[EXCERPTED RECORDS]
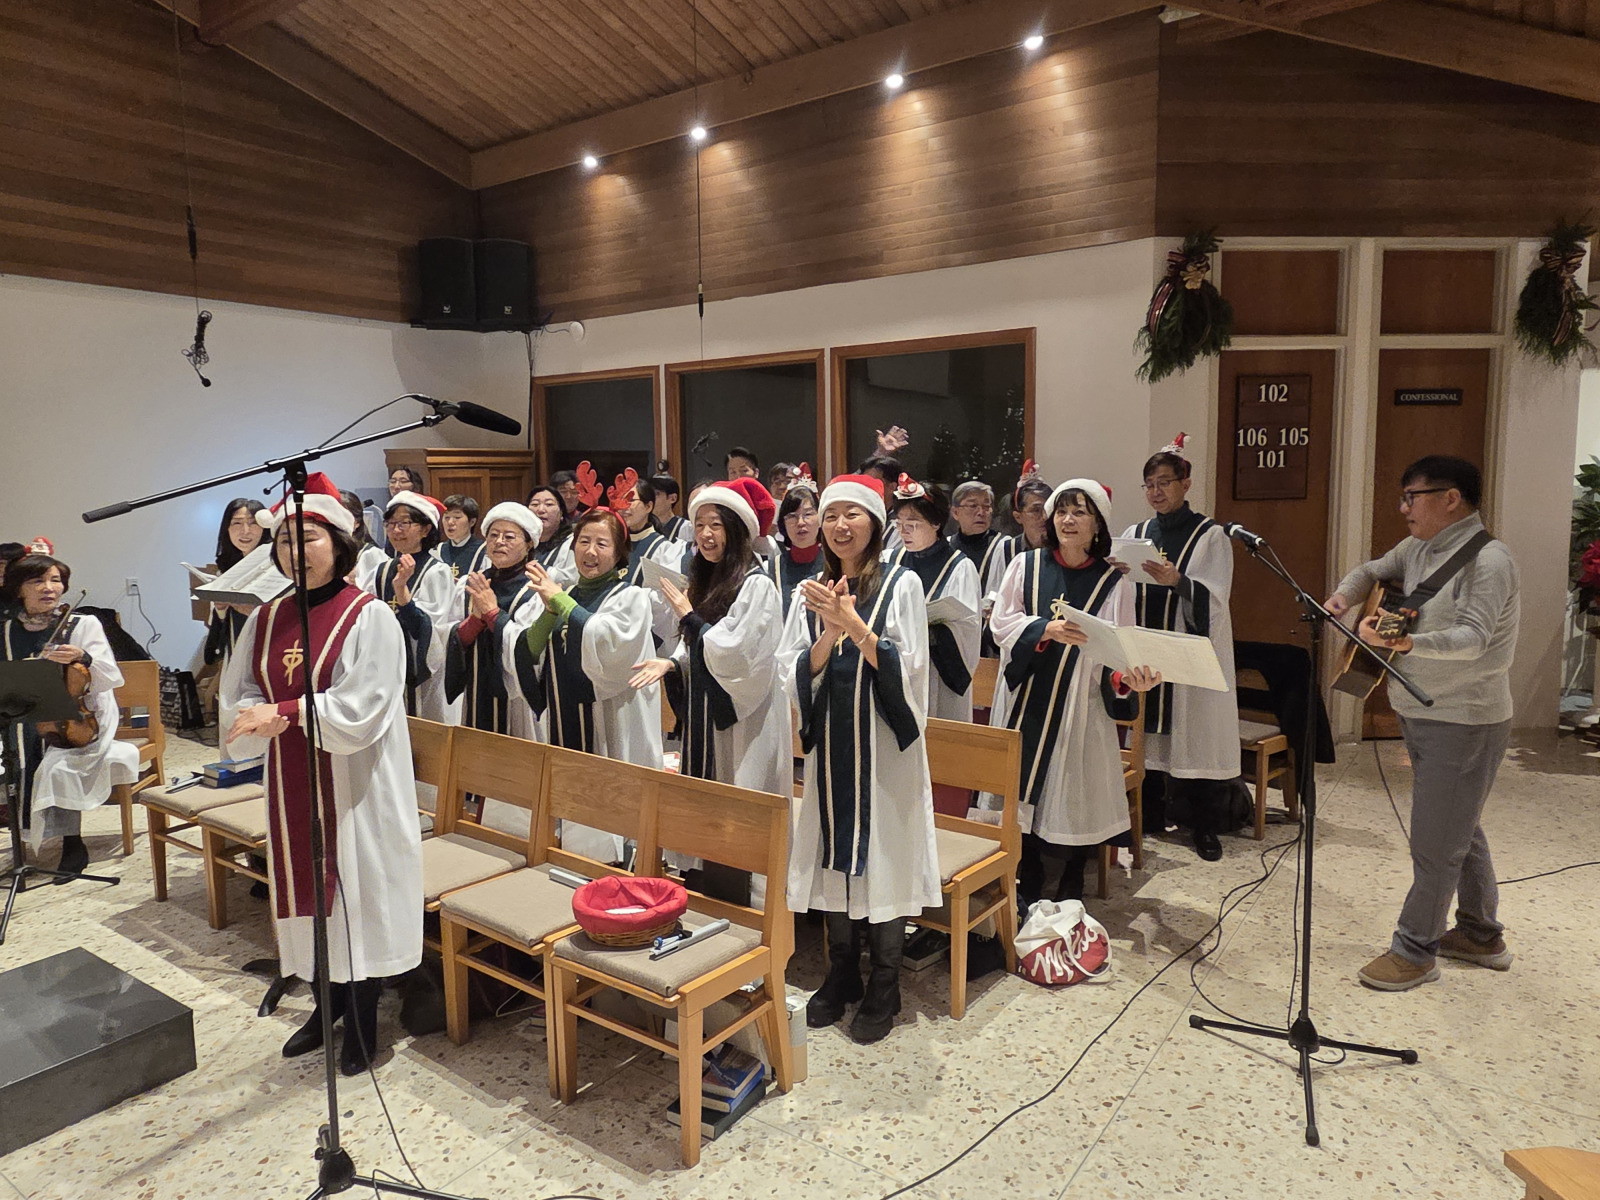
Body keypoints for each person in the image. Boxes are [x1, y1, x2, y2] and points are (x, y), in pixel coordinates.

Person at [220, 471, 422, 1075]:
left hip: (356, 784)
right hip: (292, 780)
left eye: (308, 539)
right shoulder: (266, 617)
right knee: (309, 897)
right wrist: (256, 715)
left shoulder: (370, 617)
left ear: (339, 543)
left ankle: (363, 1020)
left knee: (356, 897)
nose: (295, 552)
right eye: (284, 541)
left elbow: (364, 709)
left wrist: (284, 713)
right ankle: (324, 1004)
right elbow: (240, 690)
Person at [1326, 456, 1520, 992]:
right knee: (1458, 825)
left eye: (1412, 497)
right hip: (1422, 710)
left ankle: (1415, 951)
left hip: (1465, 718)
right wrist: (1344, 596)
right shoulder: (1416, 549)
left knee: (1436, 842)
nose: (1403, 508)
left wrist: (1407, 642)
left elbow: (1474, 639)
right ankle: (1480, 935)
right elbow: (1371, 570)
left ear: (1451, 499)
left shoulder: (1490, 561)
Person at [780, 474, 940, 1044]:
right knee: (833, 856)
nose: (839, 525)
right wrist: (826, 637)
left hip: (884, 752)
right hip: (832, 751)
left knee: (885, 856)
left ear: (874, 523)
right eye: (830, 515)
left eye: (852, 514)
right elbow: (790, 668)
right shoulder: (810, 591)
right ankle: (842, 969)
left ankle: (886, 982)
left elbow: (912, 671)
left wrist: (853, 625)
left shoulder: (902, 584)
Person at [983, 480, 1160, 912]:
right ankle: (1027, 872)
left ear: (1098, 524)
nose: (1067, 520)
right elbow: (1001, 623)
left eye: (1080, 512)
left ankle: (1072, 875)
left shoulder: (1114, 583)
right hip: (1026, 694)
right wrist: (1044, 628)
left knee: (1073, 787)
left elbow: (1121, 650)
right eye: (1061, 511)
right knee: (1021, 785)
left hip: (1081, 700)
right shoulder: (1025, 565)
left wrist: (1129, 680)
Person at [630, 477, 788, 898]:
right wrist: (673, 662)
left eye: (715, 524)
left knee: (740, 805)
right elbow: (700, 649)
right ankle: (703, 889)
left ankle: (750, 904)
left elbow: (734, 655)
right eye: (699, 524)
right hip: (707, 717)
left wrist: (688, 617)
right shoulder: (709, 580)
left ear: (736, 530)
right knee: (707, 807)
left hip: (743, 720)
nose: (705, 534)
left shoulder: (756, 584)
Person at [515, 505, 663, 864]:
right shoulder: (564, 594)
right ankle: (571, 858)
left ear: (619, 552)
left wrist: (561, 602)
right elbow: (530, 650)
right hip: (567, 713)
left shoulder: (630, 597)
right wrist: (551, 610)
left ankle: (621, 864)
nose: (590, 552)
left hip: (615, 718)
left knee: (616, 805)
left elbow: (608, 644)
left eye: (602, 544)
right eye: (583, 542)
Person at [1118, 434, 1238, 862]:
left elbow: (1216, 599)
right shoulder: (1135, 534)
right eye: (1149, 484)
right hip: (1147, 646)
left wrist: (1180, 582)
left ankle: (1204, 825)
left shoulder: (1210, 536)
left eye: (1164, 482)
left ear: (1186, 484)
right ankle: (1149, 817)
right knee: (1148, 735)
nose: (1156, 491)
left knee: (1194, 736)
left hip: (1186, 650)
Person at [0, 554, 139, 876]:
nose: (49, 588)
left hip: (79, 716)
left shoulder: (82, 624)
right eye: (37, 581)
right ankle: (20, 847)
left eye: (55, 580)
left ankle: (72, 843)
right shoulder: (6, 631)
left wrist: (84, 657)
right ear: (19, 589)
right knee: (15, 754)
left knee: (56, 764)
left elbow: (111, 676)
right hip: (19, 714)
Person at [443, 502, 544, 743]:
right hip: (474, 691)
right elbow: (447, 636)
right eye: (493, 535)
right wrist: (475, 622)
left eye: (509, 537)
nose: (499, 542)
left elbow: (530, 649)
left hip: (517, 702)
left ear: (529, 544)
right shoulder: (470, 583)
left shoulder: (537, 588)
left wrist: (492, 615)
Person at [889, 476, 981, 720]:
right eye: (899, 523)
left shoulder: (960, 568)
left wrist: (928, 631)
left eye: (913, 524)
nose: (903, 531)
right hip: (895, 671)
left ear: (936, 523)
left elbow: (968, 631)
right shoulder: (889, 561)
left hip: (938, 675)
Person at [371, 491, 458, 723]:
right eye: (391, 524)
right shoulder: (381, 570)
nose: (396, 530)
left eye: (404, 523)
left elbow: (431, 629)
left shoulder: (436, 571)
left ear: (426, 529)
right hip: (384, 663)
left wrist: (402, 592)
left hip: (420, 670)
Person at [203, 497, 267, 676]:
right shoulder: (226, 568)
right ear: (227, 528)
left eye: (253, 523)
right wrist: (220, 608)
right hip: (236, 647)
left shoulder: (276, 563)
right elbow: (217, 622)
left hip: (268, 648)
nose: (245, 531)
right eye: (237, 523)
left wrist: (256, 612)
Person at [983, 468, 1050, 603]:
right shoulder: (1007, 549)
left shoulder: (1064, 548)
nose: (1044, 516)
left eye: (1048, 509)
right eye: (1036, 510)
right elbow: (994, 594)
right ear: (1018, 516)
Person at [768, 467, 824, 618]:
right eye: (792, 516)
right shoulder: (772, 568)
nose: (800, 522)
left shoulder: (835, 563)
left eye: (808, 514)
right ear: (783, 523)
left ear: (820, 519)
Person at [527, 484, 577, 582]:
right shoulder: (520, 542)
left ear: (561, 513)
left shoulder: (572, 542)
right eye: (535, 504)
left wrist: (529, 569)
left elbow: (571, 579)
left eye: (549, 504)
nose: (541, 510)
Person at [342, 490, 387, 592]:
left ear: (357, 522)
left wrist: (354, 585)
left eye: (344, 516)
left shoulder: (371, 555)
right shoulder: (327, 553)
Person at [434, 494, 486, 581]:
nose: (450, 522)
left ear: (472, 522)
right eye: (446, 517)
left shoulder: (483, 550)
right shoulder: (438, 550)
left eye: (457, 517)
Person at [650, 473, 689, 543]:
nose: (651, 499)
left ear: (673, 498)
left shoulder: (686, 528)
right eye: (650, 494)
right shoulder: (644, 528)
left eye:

[WHAT THE TASK REQUIRES] Your task for the entries above: copy exactly the span starting with the line with "left knee: (56, 764)" and going on through the line with "left shoulder: (483, 550)", both lines included, and nothing else.

[TASK SOLUTION]
left knee: (56, 764)
left elbow: (111, 676)
right hip: (19, 714)
Person at [443, 502, 544, 743]:
right hip: (474, 691)
right elbow: (447, 636)
right eye: (493, 535)
right wrist: (475, 622)
left eye: (509, 537)
nose: (499, 542)
left elbow: (530, 649)
left hip: (517, 702)
left ear: (529, 544)
right shoulder: (470, 583)
left shoulder: (537, 588)
left wrist: (492, 615)
Person at [889, 476, 981, 720]:
right eye: (899, 523)
left shoulder: (960, 568)
left wrist: (928, 631)
left eye: (913, 524)
nose: (903, 531)
right hip: (895, 671)
left ear: (936, 523)
left elbow: (968, 631)
right shoulder: (889, 561)
left hip: (938, 675)
Person at [371, 491, 458, 723]:
right eye: (391, 524)
right shoulder: (381, 570)
nose: (396, 530)
left eye: (404, 523)
left elbow: (431, 629)
left shoulder: (436, 571)
left ear: (426, 529)
right hip: (384, 663)
left wrist: (402, 592)
left hip: (420, 670)
Person at [203, 497, 267, 676]:
right shoulder: (226, 568)
right ear: (227, 528)
left eye: (253, 523)
right wrist: (220, 608)
right hip: (236, 647)
left shoulder: (276, 563)
right elbow: (217, 622)
left hip: (268, 648)
nose: (245, 531)
right eye: (237, 523)
left wrist: (256, 612)
Person at [983, 468, 1050, 603]:
right shoulder: (1007, 549)
left shoulder: (1064, 548)
nose: (1044, 516)
left eye: (1048, 509)
right eye: (1036, 510)
right elbow: (994, 594)
right ear: (1018, 516)
Person at [768, 467, 824, 618]:
right eye: (792, 516)
right shoulder: (772, 568)
nose: (800, 522)
left shoulder: (835, 563)
left eye: (808, 514)
right ear: (783, 523)
left ear: (820, 519)
Person at [527, 484, 577, 582]:
right shoulder: (520, 542)
left ear: (561, 513)
left shoulder: (572, 542)
right eye: (535, 504)
left wrist: (529, 569)
left elbow: (571, 579)
left eye: (549, 504)
nose: (541, 510)
Person at [342, 490, 387, 592]:
left ear: (357, 522)
left wrist: (354, 585)
left eye: (344, 516)
left shoulder: (371, 555)
right shoulder: (327, 553)
Person at [434, 494, 486, 581]:
nose: (450, 522)
left ear: (472, 522)
right eye: (446, 517)
left shoulder: (483, 550)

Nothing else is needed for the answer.